Wait times are intermittently spiking to 100 or more seconds on all clouds. These spikes only last about three minutes and occur about once every two hours. We are investigating the cause.
2019-December-12 Service Incident
Incident Report for Sauce Labs US West Data Center
Postmortem

Date:

December 12th, 10:40 - 11:10 PDT

What happened:

Some customers experienced high wait times running tests in our PC, Mac, &/or Android clouds in our US-West datacenter.

Why it happened:

A failure within our DNS infrastructure resulted in a loss of connectivity from an availability zone to our control plane for 20 to 40 minutes at a time.

How we fixed it:

We’ve modified the configuration of our DNS servers to respond to the error condition and recover immediately.

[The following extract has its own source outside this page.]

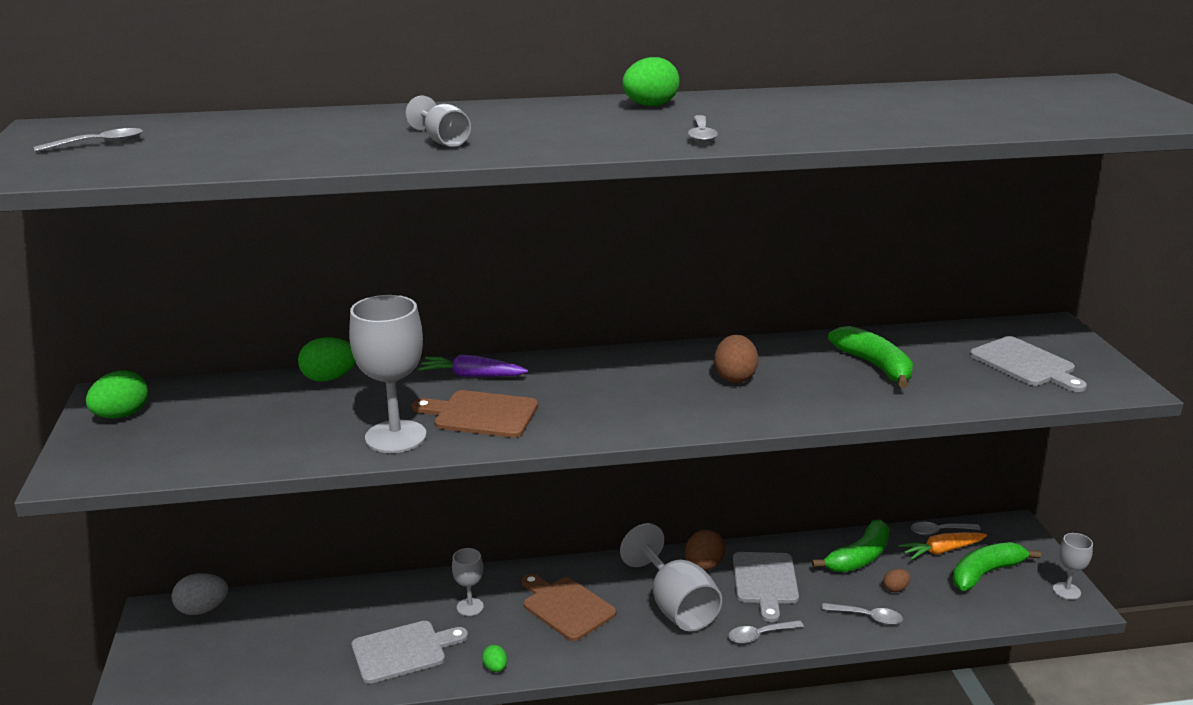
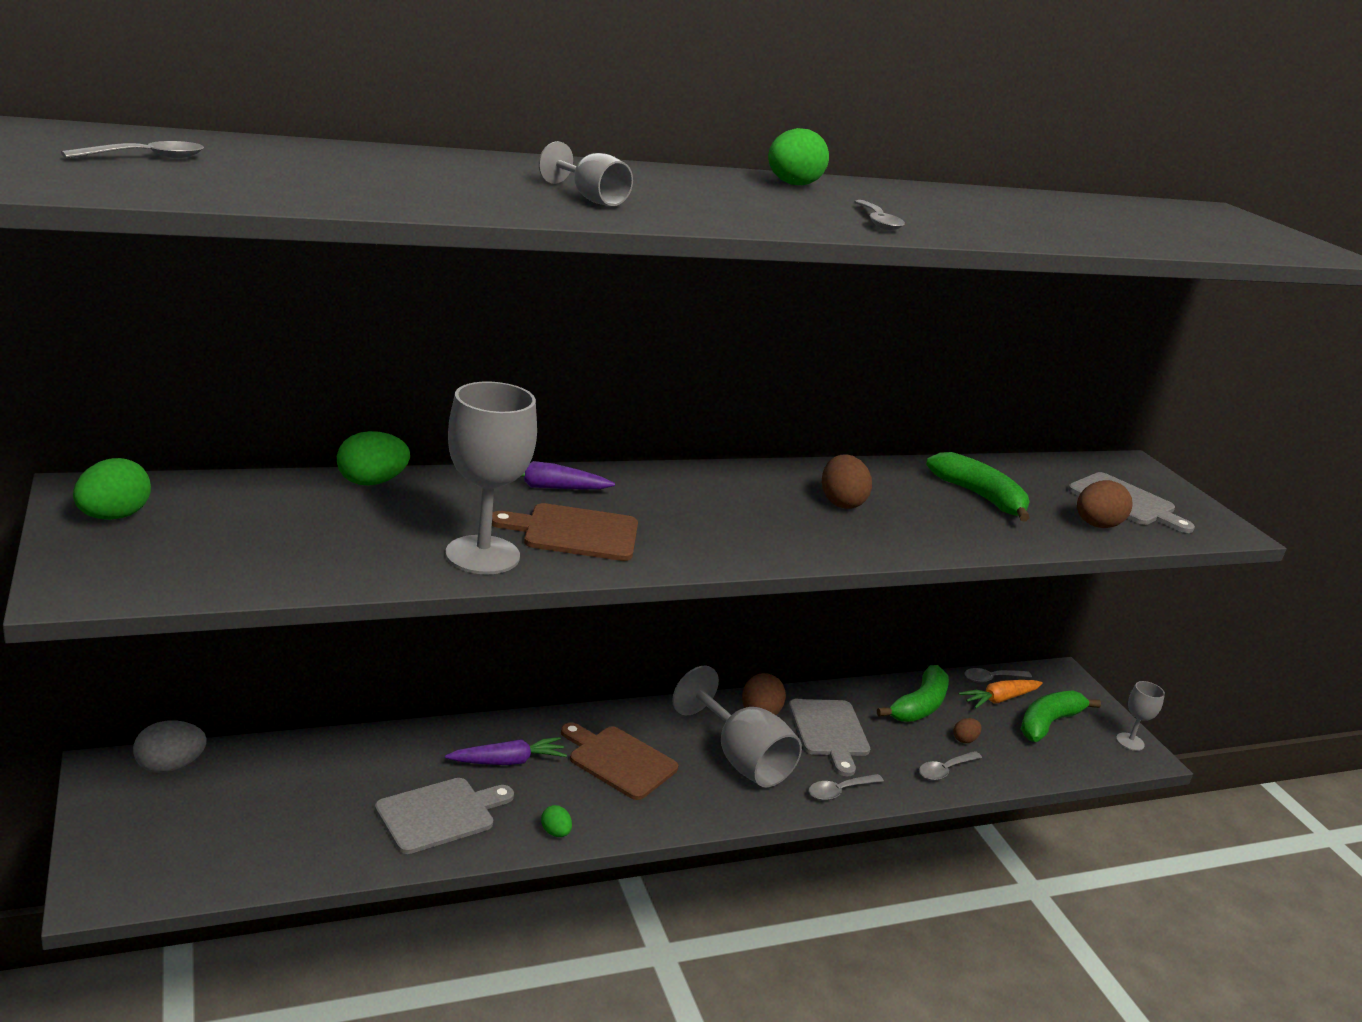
camera: 15 degrees left, 0 degrees up
(470, 607) = (507, 761): grey goblet -> purple carrot
(867, 617) = (945, 770): grey spoon -> grey spoon turned 135 degrees clockwise
(983, 388) = (1096, 525): none -> brown egg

What we are doing to prevent it from happening again:

  • We’ve developed extensive playbooks that will allow us to diagnose and respond more rapidly to an event where our VMs have lost connectivity to our control plane.
  • We’ve deployed new test infrastructure that validates our configuration and gives us rapid feedback to the conditions and quality of our environment
  • We’ve deployed additional logging and monitoring of our Load Balancing and DNS infrastructure.
  • We’ve configured additional network level logging to provide advanced diagnostics and replay of failure scenarios.
Posted Jan 09, 2020 - 10:25 PST

Resolved
Wait times are back to normal. All services are now fully operational.
Posted Dec 12, 2019 - 11:54 PST
Monitoring
We have taken remedial action and tests should be starting. We are monitoring closely.
Posted Dec 12, 2019 - 11:29 PST
Investigating
Wait times on our Mac and iOS Simulator Cloud are high. We are investigating.
Posted Dec 12, 2019 - 11:06 PST
This incident affected: Automated VM Testing (Automated Mac Testing, Automated iOS Simulator Testing).